Hammond has testified before a parliamentary committee and in the Supreme Court of Canada on the issue (one Quebec municipality, Hudson, passed a bylaw banning lawn spraying, but has been challenged in court by the chemical companies). Also, she helped start a national network of activists – many of them grandparents – fighting for local laws to reduce chemical spraying. 

“It’s only done for cosmetic reasons,” she says. “The only crop we’re growing in suburbia is children.”

Several thousand kilometres away, in Jasper, Alberta, Basil and Jill Seaton are just as involved in creating a better world for the next generation. The couple (she’s 69, he’s 81) are active in the Jasper Environmental Association, fighting to preserve the national parks she calls, “absolutely our greatest national treasures.”

The WTO debacle at Seattle, says Basil, “was one of the best things that has happened. It’s cause for hope.”
The demonstration unfolded only because activists organized through e-mail and over the Internet, he says. “We old folk must learn to use the technology to avert world catastrophe for all living creatures.”

He cites clear-cut logging, the disappearance of fish stock, the misuse of water and, above all, the reckless burning of fossil fuels as some of the issues threatening our world. Closer at hand, he deplores the swarms of recreation vehicles that invade Jasper each summer, most of them belonging to older people. They burn fuel at an excessive rate and “some of them cost $200 for a fill-up,” he says.

Jill and Basil are models for the new older activists. They hike, kayak and cross-country ski and, says Jill, “We like raising hell.”

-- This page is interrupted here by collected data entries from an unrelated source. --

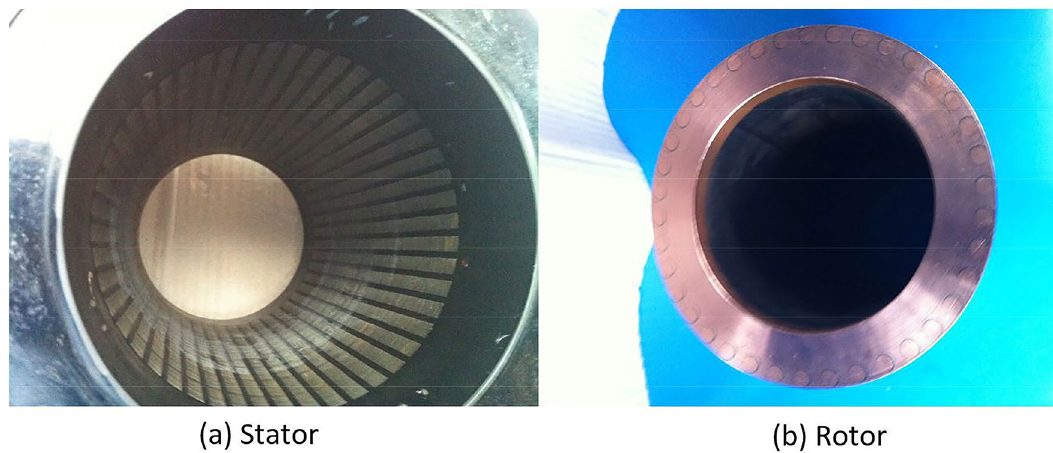
Figure 4. Assembled stator and rotor.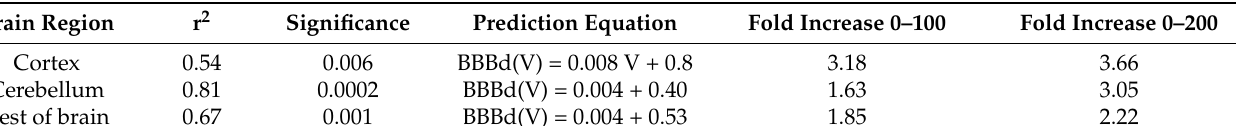
Table 2. Results of linear regression analysis for the three brain regions.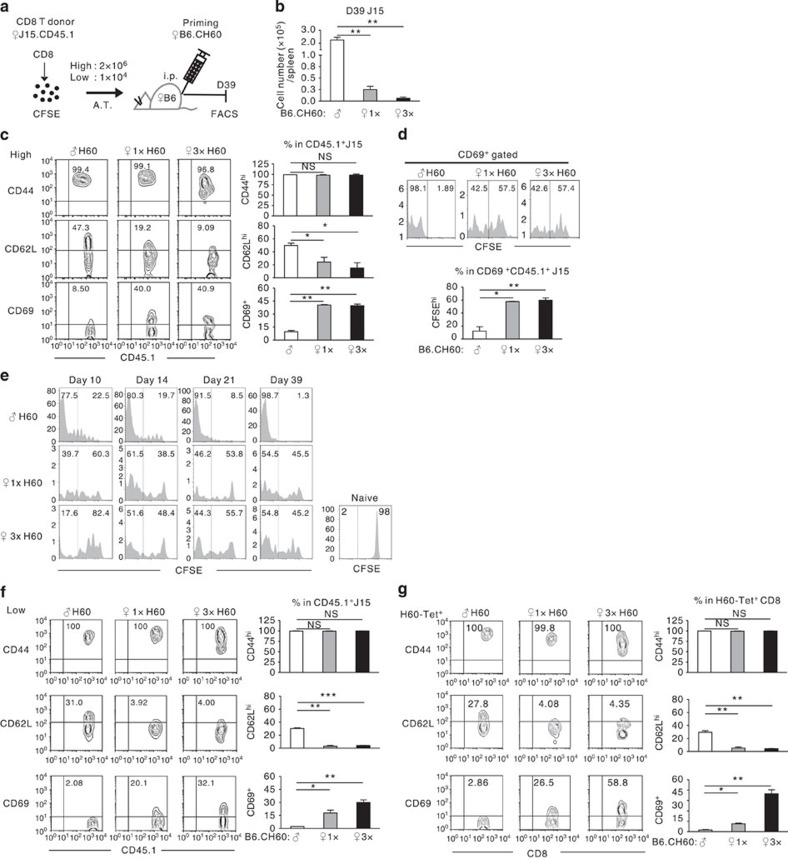
Memory phenotypes of H60-specific CD8+ T cells under different conditions.(a) Schematic presentation of the experimental procedure for analysis of the helped and helper-deficient H60-specific CD8+ T cells. CFSE-labelled CD45.1+ J15 CD8+ T cells were adoptively transferred (A.T.) into female B6 mice at a high (2 × 106) or low (1 × 104) number. Then, the adoptive hosts were primed under helped or helper-deficient conditions (1 × and 3 × helper-deficient conditions). Splenic J15 CD8+ T cells harvested on day 39 post priming were analysed. (b) The numbers and (c) representative flow cytometric data with plots of the proportions of different populations in J15 CD8+ T cells harvested from spleens of adoptive hosts with higher number transfer (high) are shown. (d) CFSE profiles after gating for CD69+cells, and the proportion of CFSEhi populations in the CD69+ CD45.1+ J15 CD8+ T cells are shown. (e) CFSE-dilution peaks of J15 CD8+ T cells harvested at the indicated time points. The CFSE profile of naive J15 CD8+ T cells on day 21 after PBS injection into adoptive hosts is shown as the naive control. (f,g) Phenotypic analyses of (f) splenic J15 CD8+ T cells after low-number transfer (1 × 104; low) and (g) polyclonal H60-tetramer-binding CD8+ T cells magnetic-activated cell sorting-purified from spleens of primed B6 hosts (without J15 transfer; H60-Tet+) were performed on day 39 post priming. Mice in each experimental group (b–g) were analysed individually (n=2 per group). Flow cytometric results were analysed after gating for CD45.1+CD8+ cells (b–f) or CD8+ cells (g). All data (b–g) are representative of more than three independent experiments. The values from all experiments were incorporated into plots (b–g). Data are presented as means±s.e.m. Not Significant (NS) P>0.05. *P<0.05, **P<0.01, ***P<0.001 determined by Student's t-test.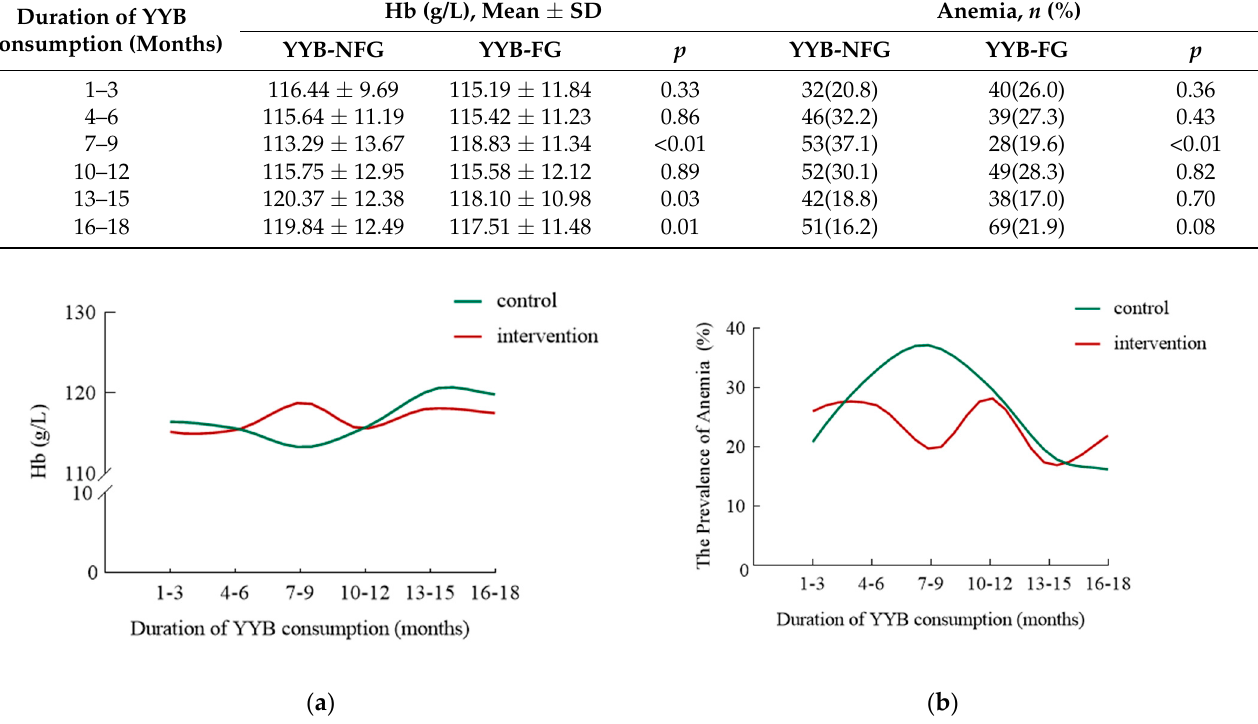
Figure 3. Hb level and the prevalence of anemia of IYC with different duration of YYB consumption. ( a ) The line chart shows the Hb of IYC in the control group (green) and the intervention group (red) at different stages. ( b ) The line chart shows the prevalence of anemia in the control group (green) and intervention group (red) at different stages. Hb: hemoglobin levels; YYB: Ying Yang Bao; YYB-FG: Ying Yang Bao feeding group; YYB-NFG: Ying Yang Bao non-feeding group.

In Vancouver, Herb Barbolet, who heads up an environment group called FarmFolk-CityFolk, says linking kids back to where their food comes from is of vital importance. In a world where food production is more and more in the hands of multinational organizations, they’ll need to have a say in its production, he believes.

It starts with a seed. “A miracle occurs,” he says, “when a child plants a seed and watches it grow.” His one grandson is only 14 months old, “but (as he grows) I want to see him have his hands in the soil.”

He notes, too, that a U.S. survey revealed that 90 per cent of families no longer share meals together. If parents are too busy, grandparents are the ones who can sometimes provide that sit-down meal where there is time to talk and listen.